[Aim of the task]: Which lines should be repeated? Exactly the one containing "wrist: (717, 1254)" and every line after it through the end of the entries below.

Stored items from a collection
::::::::

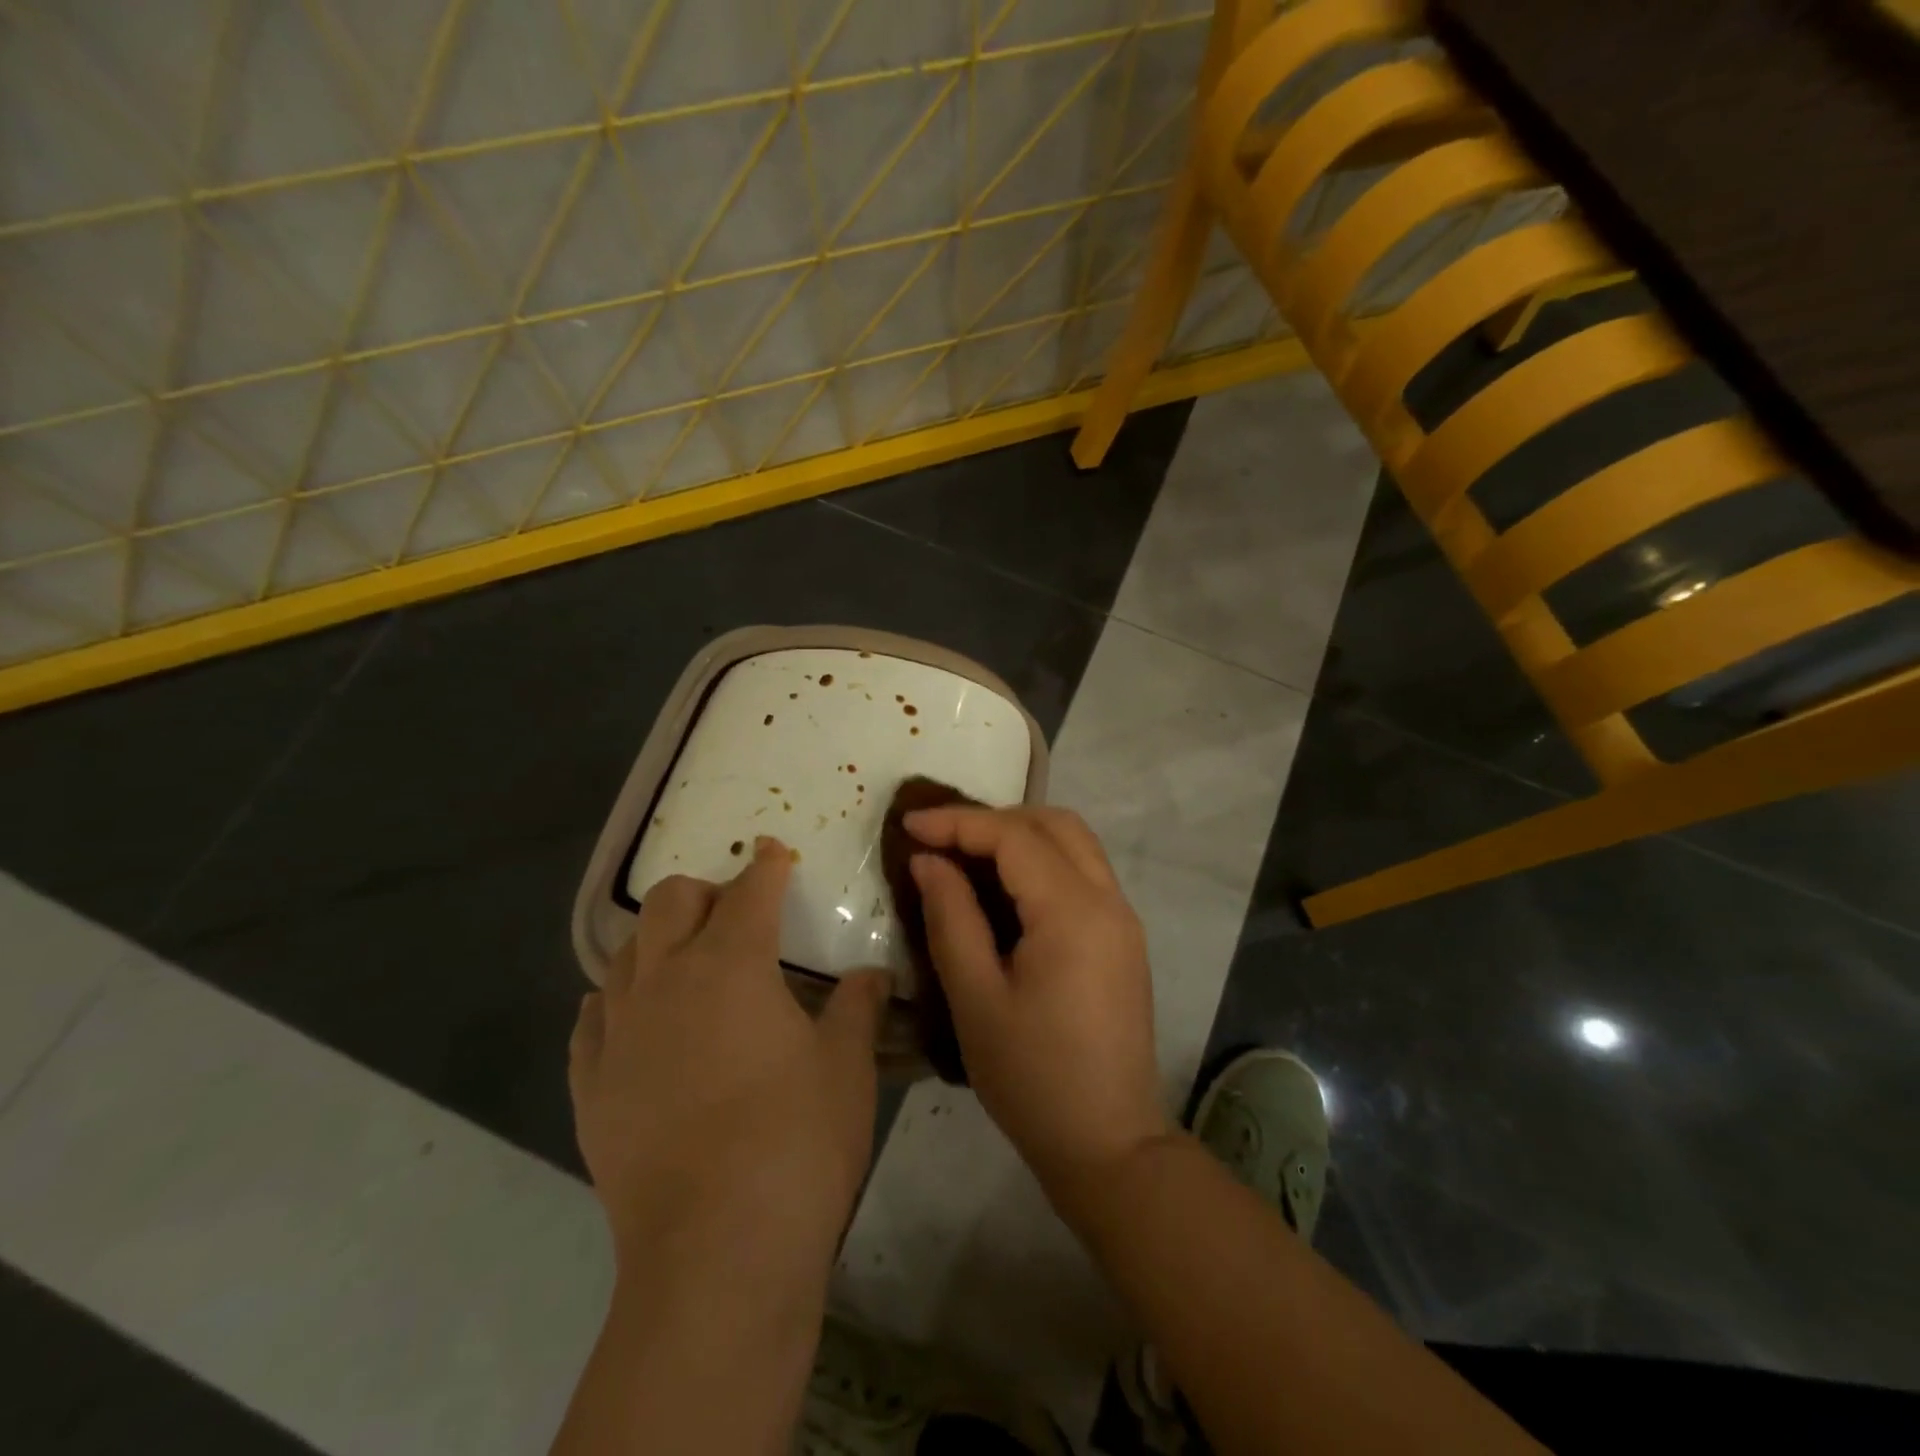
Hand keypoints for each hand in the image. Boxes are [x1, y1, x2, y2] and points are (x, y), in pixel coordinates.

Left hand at [568, 837, 888, 1302]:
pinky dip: (616, 1003)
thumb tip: (872, 974)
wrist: (717, 1254)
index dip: (766, 865)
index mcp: (732, 965)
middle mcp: (666, 981)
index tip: (774, 852)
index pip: (750, 892)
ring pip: (624, 952)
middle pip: (669, 902)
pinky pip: (591, 1021)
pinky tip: (636, 1019)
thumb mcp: (846, 1066)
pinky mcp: (591, 1087)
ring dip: (657, 941)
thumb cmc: (798, 1141)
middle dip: (705, 891)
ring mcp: (619, 1034)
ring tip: (687, 962)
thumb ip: (859, 1006)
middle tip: (736, 912)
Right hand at [905, 806, 1171, 1195]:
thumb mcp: (976, 999)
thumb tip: (929, 861)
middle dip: (994, 819)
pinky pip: (1083, 872)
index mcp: (1073, 912)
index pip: (1014, 837)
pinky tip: (1006, 887)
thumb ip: (951, 918)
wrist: (1110, 1145)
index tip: (909, 825)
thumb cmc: (1032, 1079)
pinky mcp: (1124, 938)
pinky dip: (1043, 860)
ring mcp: (1123, 918)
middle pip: (1054, 824)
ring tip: (967, 855)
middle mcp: (1108, 900)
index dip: (958, 822)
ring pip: (1075, 842)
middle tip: (942, 838)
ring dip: (1022, 834)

::::::::

[Completed task]:
wrist: (717, 1254)
index dip: (766, 865)
index mcp: (732, 965)
middle mcp: (666, 981)
index tip: (774, 852)
index pip: (750, 892)
ring pip: (624, 952)
middle pip: (669, 902)
pinky pip: (591, 1021)
pinky tip: (636, 1019)
thumb mcp: (846, 1066)
pinky mcp: (591, 1087)
ring dip: (657, 941)
thumb cmc: (798, 1141)
middle dip: (705, 891)
ring mcp: (619, 1034)
ring tip: (687, 962)
thumb ip: (859, 1006)
middle tip: (736, 912)
Right hand at [905, 806, 1171, 1195]:
thumb mcp: (976, 999)
thumb tip: (929, 861)
middle dip: (994, 819)
pinky pip: (1083, 872)
index mcp: (1073, 912)
index pip: (1014, 837)
pinky tip: (1006, 887)
thumb ip: (951, 918)
wrist: (1110, 1145)
index tip: (909, 825)
thumb cmc: (1032, 1079)
pinky mcp: (1124, 938)
pinky dip: (1043, 860)
ring mcp: (1123, 918)
middle pip: (1054, 824)
ring tip: (967, 855)
middle mcp: (1108, 900)
index dip: (958, 822)
ring pip: (1075, 842)
middle tip: (942, 838)
ring dip: (1022, 834)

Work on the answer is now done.